Bid to tap NHIF, NSSF cash from informal sectors

What you need to know:

  • Dues should be compulsory to all workers to boost national saving and welfare spending, says assets firm

The government should make contribution to the National Social Security Fund and the National Health Insurance Fund compulsory to both informal and formal workers as a way of increasing national saving and build funds to finance welfare spending.

Speaking on Tuesday during budget hearings at The Stanley hotel, Zimele Asset Management Company asset manager Sammy Muvellah said this would enable the government to fund its activities with domestic resources and free it from expensive external sources.

“The government should make it mandatory to contribute to pension schemes to fund welfare benefits and avoid relying on the Treasury and increasing taxation. It should allow those with alternative schemes to pay the minimum rate at NSSF and continue being members of their chosen schemes,” said Mr Muvellah.

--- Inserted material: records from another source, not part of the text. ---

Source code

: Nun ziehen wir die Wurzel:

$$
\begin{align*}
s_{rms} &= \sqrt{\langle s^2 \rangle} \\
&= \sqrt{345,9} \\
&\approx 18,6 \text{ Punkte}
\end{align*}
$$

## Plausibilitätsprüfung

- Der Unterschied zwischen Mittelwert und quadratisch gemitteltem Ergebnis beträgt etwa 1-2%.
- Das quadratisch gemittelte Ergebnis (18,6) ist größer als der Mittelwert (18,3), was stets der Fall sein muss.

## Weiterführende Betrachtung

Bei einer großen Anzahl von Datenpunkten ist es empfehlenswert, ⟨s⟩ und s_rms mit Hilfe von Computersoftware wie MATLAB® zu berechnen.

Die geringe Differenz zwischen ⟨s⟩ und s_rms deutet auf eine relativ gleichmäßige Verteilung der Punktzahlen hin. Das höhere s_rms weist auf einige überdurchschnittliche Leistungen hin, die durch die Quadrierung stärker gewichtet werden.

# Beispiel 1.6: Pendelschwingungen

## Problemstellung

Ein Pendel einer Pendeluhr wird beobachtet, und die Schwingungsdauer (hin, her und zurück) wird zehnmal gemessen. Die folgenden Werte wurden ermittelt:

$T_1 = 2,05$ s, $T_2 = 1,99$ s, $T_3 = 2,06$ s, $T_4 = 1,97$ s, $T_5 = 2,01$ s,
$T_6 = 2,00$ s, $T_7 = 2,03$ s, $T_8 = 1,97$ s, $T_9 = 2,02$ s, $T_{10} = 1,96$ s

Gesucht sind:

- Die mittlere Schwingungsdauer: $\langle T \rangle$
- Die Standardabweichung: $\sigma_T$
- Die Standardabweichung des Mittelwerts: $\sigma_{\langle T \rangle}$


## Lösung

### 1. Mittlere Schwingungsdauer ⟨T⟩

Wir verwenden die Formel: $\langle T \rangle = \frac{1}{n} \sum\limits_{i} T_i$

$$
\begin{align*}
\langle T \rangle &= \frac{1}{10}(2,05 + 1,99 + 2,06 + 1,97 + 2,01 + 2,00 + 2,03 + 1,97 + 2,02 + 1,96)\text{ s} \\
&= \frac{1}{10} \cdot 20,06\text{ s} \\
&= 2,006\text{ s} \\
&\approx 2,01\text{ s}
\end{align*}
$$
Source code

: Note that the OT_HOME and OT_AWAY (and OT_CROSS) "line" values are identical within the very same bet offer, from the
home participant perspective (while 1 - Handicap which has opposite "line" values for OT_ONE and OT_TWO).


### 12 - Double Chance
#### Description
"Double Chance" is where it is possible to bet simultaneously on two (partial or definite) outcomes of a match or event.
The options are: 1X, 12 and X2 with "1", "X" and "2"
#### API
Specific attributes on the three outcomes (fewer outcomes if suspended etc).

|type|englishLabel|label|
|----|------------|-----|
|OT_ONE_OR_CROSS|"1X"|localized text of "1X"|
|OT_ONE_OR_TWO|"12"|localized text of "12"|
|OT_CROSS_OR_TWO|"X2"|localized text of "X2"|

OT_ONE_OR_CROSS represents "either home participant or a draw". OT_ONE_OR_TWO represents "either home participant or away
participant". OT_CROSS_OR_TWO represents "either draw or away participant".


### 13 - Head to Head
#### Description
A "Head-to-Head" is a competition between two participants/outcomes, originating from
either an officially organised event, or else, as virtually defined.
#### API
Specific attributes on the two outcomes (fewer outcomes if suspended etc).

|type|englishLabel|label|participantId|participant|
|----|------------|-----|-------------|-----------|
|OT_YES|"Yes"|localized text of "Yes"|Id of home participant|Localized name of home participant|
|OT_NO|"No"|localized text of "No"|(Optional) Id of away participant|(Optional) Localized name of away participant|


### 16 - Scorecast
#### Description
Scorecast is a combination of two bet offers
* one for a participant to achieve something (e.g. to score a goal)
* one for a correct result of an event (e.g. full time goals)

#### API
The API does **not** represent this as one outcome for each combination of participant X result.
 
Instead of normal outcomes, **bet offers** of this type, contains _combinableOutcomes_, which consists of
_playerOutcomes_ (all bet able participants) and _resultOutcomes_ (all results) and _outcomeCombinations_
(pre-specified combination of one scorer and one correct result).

NSSF should also be regulated by the Insurance Regulatory Authority. Currently, Kenyans save only 4.2 per cent of wealth created against a proposed national savings of at least 30 per cent to bring stability to the economy. The government is currently implementing a proposal to broaden the reach of NHIF by increasing individual contribution where the highest contributor will remit Sh2,000 per month with the lowest contributor parting with Sh150.

The current levels of contributions stand at between Sh30 and Sh320 per month. The new rates are meant to help the government provide health coverage to over nine million Kenyans who cannot afford to pay for medical bills.

“The rate of savings is currently too low and cannot support any welfare schemes. The savings should be between 30 and 35 per cent to the Gross Domestic Product (national wealth),” Mr Kwame Owino, chief executive officer, Institute of Economic Affairs, said.

Mr Muvellah said the government needed to find ways to expand the tax base beyond the 2 million formal workers and capture the other nine million, mostly in the informal sector.

He said the government must not always result to the foreign funding, that raise interest rates and impede on the expansion of productive sectors. Political parties have been promising welfare programmes in education and health in their campaigns ahead of the March 4 General Election.